The following operation creates an ascending index on the score field of the records collection:以下操作在records集合的score字段上创建升序索引:

db.records.createIndex( { score: 1 } )

The value of the field in the index specification describes the kind of index for that field.索引规范中字段的值描述了该字段的索引类型。For example, a value of 1 specifies an index that orders items in ascending order.例如,值为1指定按升序排列项的索引。A value of -1 specifies an index that orders items in descending order.-1指定按降序排列项目的索引。For additional index types, see index types.有关其他索引类型,请参见索引类型

The created index will support queries that select on the field score, such as the following:创建的索引将支持在字段score上进行选择的查询,例如:

db.records.find( { score: 2 } )
db.records.find( { score: { $gt: 10 } } )
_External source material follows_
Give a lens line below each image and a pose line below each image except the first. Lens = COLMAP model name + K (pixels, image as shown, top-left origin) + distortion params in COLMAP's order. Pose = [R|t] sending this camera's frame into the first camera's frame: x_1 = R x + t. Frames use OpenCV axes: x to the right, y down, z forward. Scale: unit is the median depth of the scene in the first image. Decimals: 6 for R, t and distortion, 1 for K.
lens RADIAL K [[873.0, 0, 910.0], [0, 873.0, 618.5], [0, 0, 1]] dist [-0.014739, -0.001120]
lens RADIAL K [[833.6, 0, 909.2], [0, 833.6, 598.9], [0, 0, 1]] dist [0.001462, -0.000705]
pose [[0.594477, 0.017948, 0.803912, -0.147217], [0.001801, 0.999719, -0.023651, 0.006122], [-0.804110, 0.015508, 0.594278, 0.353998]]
Create an Index on an Embedded Field在嵌入字段上创建索引

You can create indexes on fields within embedded documents, just as you can index top-level fields in documents.可以对嵌入文档中的字段创建索引,就像对文档中的顶级字段编制索引一样。Indexes on embedded fields differ from indexes on embedded documents, which include the full content up to the maximum index size of the embedded document in the index.嵌入字段上的索引与嵌入文档上的索引不同,后者包含索引中嵌入文档的最大index大小之前的全部内容。Instead, indexes on embedded fields allow you to use a “dot notation,” to introspect into embedded documents.相反,嵌入字段上的索引允许您使用“点符号”来内省嵌入文档。

Consider a collection named records that holds documents that resemble the following sample document:考虑一个名为records的集合,该集合包含类似以下示例文档的文档:

{
  "_id": ObjectId("570c04a4ad233577f97dc459"),
  "score": 1034,
  "location": { state: "NY", city: "New York" }
}

The following operation creates an index on the location.state field:下面的操作在location.state字段:

db.records.createIndex( { "location.state": 1 } )

The created index will support queries that select on the field location.state, such as the following:创建的索引将支持在字段上选择的查询location.state,例如:

db.records.find( { "location.state": "CA" } )
db.records.find( { "location.city": "Albany", "location.state": "NY" } )

Create an Index on Embedded Document在嵌入文档上创建索引

You can also create indexes on embedded document as a whole.您还可以将嵌入文档作为一个整体来创建索引。

Consider a collection named records that holds documents that resemble the following sample document:考虑一个名为records的集合,该集合包含类似以下示例文档的文档:

{
  "_id": ObjectId("570c04a4ad233577f97dc459"),
  "score": 1034,
  "location": { state: "NY", city: "New York" }
}

The location field is an embedded document, containing the embedded fields city and state.location字段是一个嵌入式文档,包含citystate的嵌入式字段。The following command creates an index on the location field as a whole:以下命令将location字段作为一个整体创建索引:

db.records.createIndex( { location: 1 } )

The following query can use the index on the location field:以下查询可以使用location字段上的索引:

db.records.find( { location: { city: "New York", state: "NY" } } )

Note

Although the query can use the index, the result set does not include the sample document above.虽然查询可以使用索引,但结果集不包括上面的示例文档。When performing equality matches on embedded documents, field order matters and the embedded documents must match exactly.在对嵌入的文档执行相等匹配时,字段顺序很重要,并且嵌入的文档必须完全匹配。See Query Embedded Documents for more information regarding querying on embedded documents.有关查询嵌入文档的详细信息,请参见查询嵌入文档。

Additional Considerations其他注意事项

Applications may encounter reduced performance during index builds, including limited read/write access to the collection.应用程序在索引生成期间可能会遇到性能降低的问题,包括对集合的读/写访问受限。For more information on the index build process, see Index Builds on Populated Collections, including the Index Builds in Replicated Environments section.有关索引生成过程的更多信息,请参阅在已填充集合上的索引生成,包括复制环境中的索引生成部分。

Some drivers may specify indexes, using NumberLong(1) rather than 1 as the specification.一些驱动程序可能指定索引,使用NumberLong(1)而不是1作为规范。This does not have any affect on the resulting index.这对结果索引没有任何影响。